(Dataset entries)
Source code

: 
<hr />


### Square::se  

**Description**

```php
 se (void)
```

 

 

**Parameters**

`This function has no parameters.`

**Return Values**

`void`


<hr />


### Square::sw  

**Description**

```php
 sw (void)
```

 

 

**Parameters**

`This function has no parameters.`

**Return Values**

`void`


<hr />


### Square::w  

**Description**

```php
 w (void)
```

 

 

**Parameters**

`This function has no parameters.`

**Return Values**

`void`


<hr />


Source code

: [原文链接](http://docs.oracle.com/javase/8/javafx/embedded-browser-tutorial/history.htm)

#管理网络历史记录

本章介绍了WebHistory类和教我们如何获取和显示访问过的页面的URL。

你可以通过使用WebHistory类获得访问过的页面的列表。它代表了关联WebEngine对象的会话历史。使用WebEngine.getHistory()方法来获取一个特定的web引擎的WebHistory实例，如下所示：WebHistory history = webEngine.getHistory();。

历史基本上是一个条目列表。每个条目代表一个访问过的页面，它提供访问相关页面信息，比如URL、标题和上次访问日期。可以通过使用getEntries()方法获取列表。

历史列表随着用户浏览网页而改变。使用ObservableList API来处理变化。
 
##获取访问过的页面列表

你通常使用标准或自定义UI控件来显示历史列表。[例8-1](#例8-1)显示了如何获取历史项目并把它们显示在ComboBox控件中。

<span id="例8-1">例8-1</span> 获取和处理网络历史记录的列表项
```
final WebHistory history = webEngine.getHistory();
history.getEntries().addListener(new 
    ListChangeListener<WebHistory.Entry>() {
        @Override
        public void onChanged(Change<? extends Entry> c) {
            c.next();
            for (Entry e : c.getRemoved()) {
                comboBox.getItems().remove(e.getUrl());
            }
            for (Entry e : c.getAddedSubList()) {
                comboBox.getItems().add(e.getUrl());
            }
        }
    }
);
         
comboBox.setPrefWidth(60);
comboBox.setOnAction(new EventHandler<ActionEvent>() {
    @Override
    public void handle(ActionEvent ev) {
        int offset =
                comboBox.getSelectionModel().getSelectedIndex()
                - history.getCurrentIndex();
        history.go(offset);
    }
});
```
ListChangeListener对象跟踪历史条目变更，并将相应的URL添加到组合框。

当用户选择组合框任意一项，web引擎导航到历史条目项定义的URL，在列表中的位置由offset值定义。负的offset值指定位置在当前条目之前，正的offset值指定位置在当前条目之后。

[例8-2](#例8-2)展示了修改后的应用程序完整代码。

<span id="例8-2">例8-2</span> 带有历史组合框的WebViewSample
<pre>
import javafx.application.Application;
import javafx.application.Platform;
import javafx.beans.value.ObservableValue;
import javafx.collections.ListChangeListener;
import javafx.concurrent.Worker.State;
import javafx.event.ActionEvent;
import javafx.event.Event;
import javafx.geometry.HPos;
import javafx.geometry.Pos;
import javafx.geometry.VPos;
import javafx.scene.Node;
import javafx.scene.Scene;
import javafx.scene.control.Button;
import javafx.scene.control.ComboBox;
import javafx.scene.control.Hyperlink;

DESCRIPTION OF THE TASK: Every line from the data above that contains "control" must appear in the answer.

EXERCISE ANSWER:
import javafx.scene.control.Button;
import javafx.scene.control.ComboBox;
import javafx.scene.control.Hyperlink;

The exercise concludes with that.